How can Windows 10 not have the password in memory?

A quick search turned up the link below. They created a new technology called CredentialGuard, which isolates secrets in virtualized secure environments rather than storing everything in LSA like they used to. Mimikatz can no longer just dump lsass.exe process memory and parse the contents. They're still in some memory, strictly speaking, but not memory that we can access easily.

More: https://technet.microsoft.com/itpro/windows/keep-secure/credential-guard


Beginning with Windows 8.1, the plaintext of a user's password is usually no longer kept in memory. (If you're not familiar with Wdigest, yes, Windows used to really do this. By default, it still does in Windows 7.) Thus, if you successfully manage to dump the creds on a Windows 8.1 machine you'll get the NTLM v.2 hashes or the Kerberos ticket information of the logged-in users, but you won't actually get the plaintext of their password/s. That, I believe, is what the text you quoted is referring to. Of course, since you can (at least, in many scenarios) just pass-the-hash or pass-the-ticket anyway without having to actually have access to the plaintext of the password, the practical effect of this advance was less than seismic. And, as the section of text you noted shows, even with Windows 8.1 there are authentication settings an admin can enable that will result in the plaintext of passwords still being held in the LSA. However, since some progress is better than no progress this was a welcome advance.

Credential Guard, on the other hand, is a newer and different thing. 0rigien briefly described it and linked to a good TechNet article on it above. So it will suffice to say here that where it is in effect--it exists only on Windows 10, and only in the enterprise-deployed versions of the OS-- and configured properly it stops a pen tester or attacker from being able to dump creds from memory at all. The feature makes use of what Microsoft terms virtualization-based security in Windows 10 to essentially put the LSA credential memory store inside a very small, very lean virtual machine (to oversimplify things). A virtual machine that, thanks to technologies that have become standard in recent Intel and AMD processors, not even code that is running with administrator/system privileges is able to access. Pretty nifty.

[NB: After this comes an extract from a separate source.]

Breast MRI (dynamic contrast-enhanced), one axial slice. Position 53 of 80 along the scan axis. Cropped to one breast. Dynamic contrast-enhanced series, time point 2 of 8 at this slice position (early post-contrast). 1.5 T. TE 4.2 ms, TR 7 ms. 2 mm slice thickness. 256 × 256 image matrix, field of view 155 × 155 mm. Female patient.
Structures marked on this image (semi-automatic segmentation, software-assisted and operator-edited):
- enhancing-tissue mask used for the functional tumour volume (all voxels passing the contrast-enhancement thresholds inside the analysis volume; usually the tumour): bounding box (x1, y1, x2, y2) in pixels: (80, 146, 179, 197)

That's the theory, anyway. So far, in the early history of Windows 10, I'm not aware of any bypass or exploited vulnerability being found to allow credential dumping where Credential Guard is in place and allowed to work with recommended settings. (However, it is my understanding if an admin does re-enable Wdigest or enable CredSSP delegated authentication Credential Guard still will be effectively deactivated. So think carefully before doing either of those things.) But we'll see what countermoves security researchers and bad guys come up with in the years ahead. And what counter-countermoves Microsoft comes up with.